If you must measure a fish, Heyob and Swainson recommend doing it while the fish is in the water alongside the boat. "In a perfect world," Heyob says, "we'd just look at the fish in the water and remove the hooks. But many anglers want a picture or two and sometimes the actual weight of a big fish."
When lifting a large fish out of water, it's essential to support most of its weight with one hand under the belly. It's the same for using one of the new tools that grips a fish's mouth and contains a built-in scale. A more fish-friendly weighing method, according to Heyob, is to lift the fish in a knotless net turned on its side, using the gripping tool to hang onto the hoop to get the weight (subtract the net weight).
BASIC BASS BIOLOGY -- NEW RESEARCH ON HOW BASS STRIKE
Bass and many other fish capture prey by inhaling them, using a mechanism called suction feeding. Sophisticated research techniques are now providing a clearer picture of how this happens. Understanding the basic elements of how a bass feeds can give insight to anglers, especially those who use plastic baits.
A recent article by Dr. Christopher Sanford and Dr. Peter Wainwright* described how the use of a technique called "sonomicrometry" provides a detailed picture of how a largemouth bass ingests prey by suction feeding. Two fundamental elements are at work in suction feeding. The first is an increase in volume of the mouth and throat by a rapid expansion of the surrounding structures. This creates a negative pressure, which in turn causes a rapid inflow of water (and prey) into the mouth of the bass. The negative pressure is caused by a sequential set of complex muscular actions, which result in first opening the mouth, then depressing the throat through the displacement of the hyoid bone (the bone that forms part of our Adam's apple), and finally the flaring of the gill covers.
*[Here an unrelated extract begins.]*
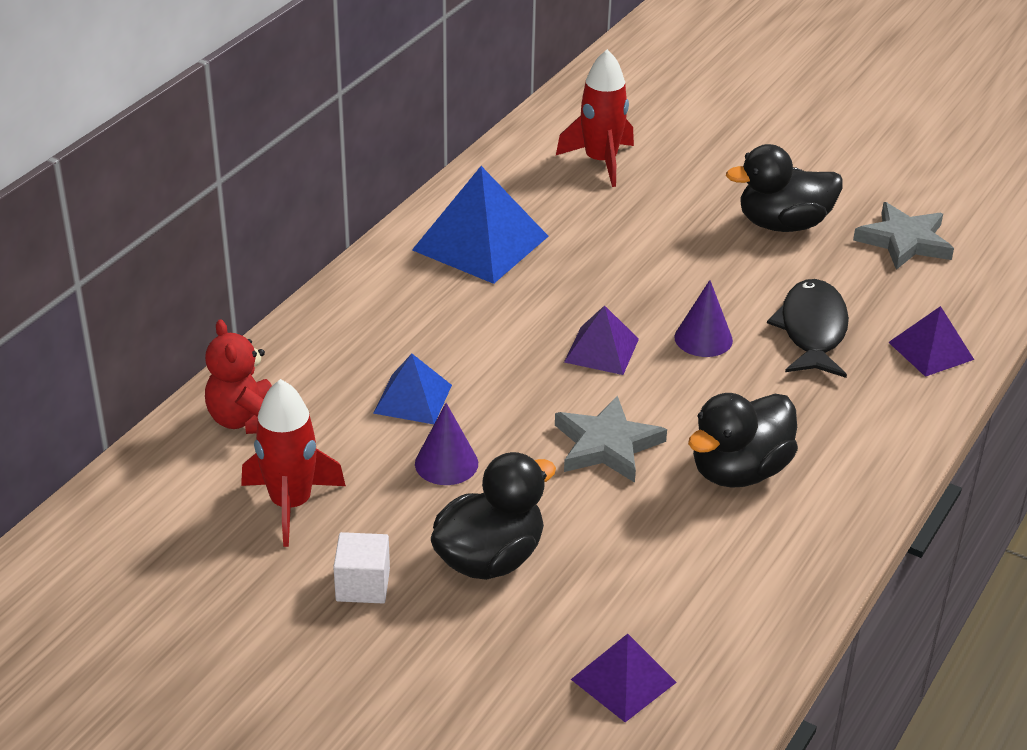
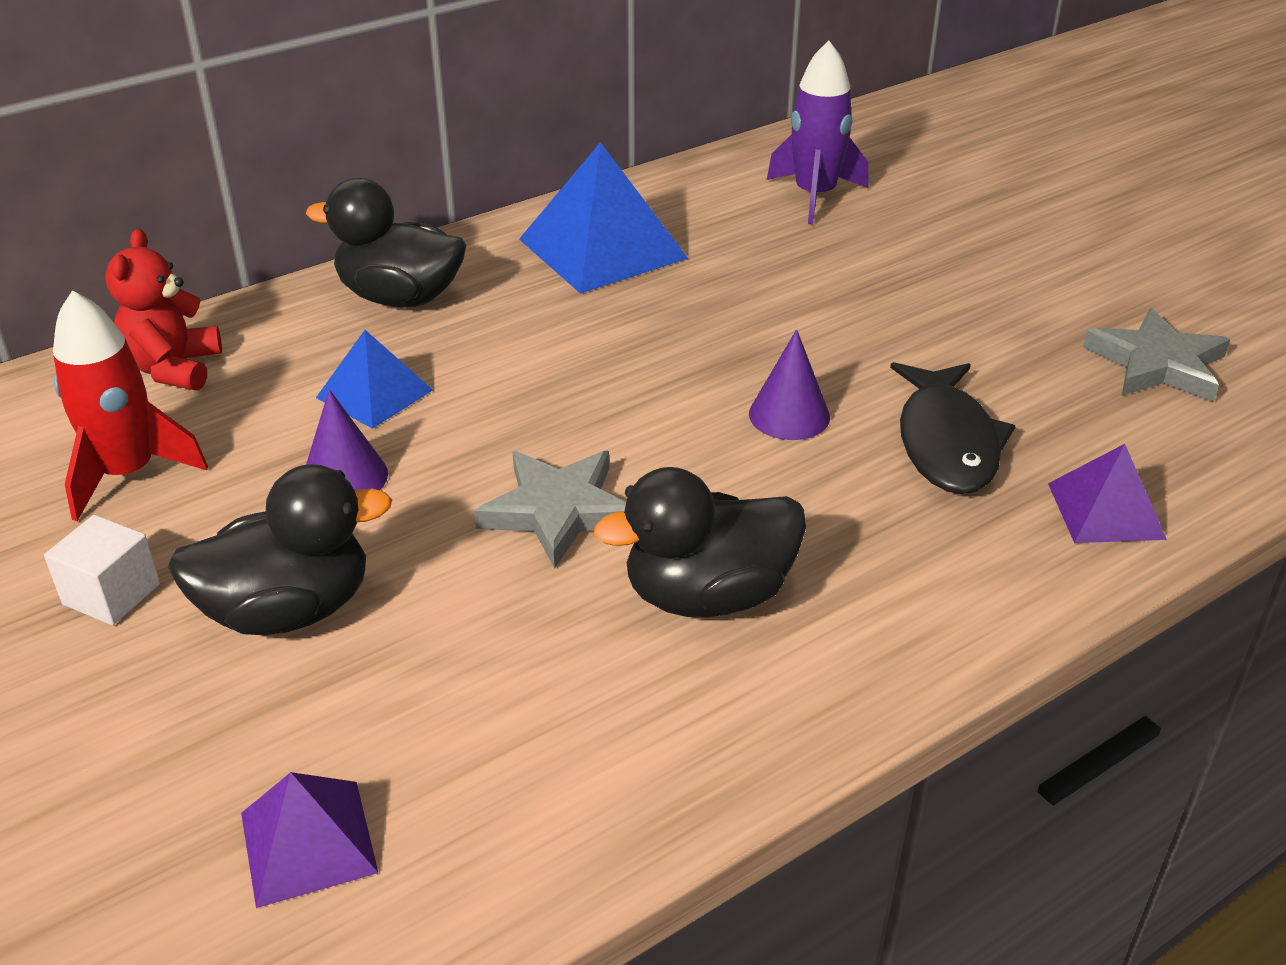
camera: 25 degrees right, 0 degrees up
(600, 162) = (815, 196): red rocket -> purple rocket
(601, 350) = (647, 396): purple pyramid -> none
(783, 224) = (998, 308): black duck -> black duck (400, 297)
(812, 331) = (946, 442): black fish -> black fish turned 150 degrees clockwise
Just before producing suction, a bass slightly increases the pressure in its mouth by reducing the size of its oral cavity. This, combined with the subsequent production of negative pressure, permits a greater velocity of water flow as the suction producing phase begins. These actions occur within a fraction of a second. The rapid expansion of space in the mouth and throat is the key to the generation of the negative pressure (suction), and this occurs in less than 0.2 seconds.
No wonder that a good worm fisherman has to have hair-trigger reflexes. What has not received much attention by biomechanics researchers is the mechanics of rejection of an object that is not deemed edible by a bass. Most worm fishermen have sometimes found that it's difficult, almost impossible, to strike back quickly enough to set the hook when a bass rejects a bait.
*C.P.J. Sanford and P.C. Wainwright 2002. Use of sonomicrometry demonstrates the link between prey captured kinematics and suction pressure in largemouth bass. J. Experimental Biology 205:3445-3457.
HOW MUCH DIFFERENCE DOES LURE COLOR MAKE?
Experienced bass anglers know that lure color sometimes makes a difference in their catch. At times, lure visibility and its contrast against backgrounds, in addition to a lure's resemblance to natural forage, appear to influence the catch. But we have little scientific data measuring such differences.
Biologists Gene Wilde, Kevin Pope, and Bart Durham of Texas Tech University* compared catch results with "blue shiner," "brown trout," "fathead minnow," and "firetiger" 3-1/2-inch-long Rapala minnowbaits. Fishing in a lightly fished 10-acre private pond, they rotated lures among four anglers until 183 bass from 5 to 17 inches were caught.
Comparison of catch rates revealed that firetiger lures took fewer large bass than the other three color patterns, but the difference was not statistically significant. In the fairly clear water of this heavily vegetated lake, firetiger lures caught only 3.88 fish per hour. Brown trout colored lures took 5.88 bass per hour, while both the blue-shiner and fathead-minnow imitations caught 6.25 bass per hour.
In this environment, matching a specific baitfish species didn't seem necessary. But baits with a more natural appearance were more effective and took slightly larger fish than high-visibility firetiger lures. Had the water been murky, the results might have been reversed.
*Wilde, G. R., K. L. Pope, and B. W. Durham. 2003. Lure-size restrictions in recreational fisheries. Fisheries 28(6):18-24.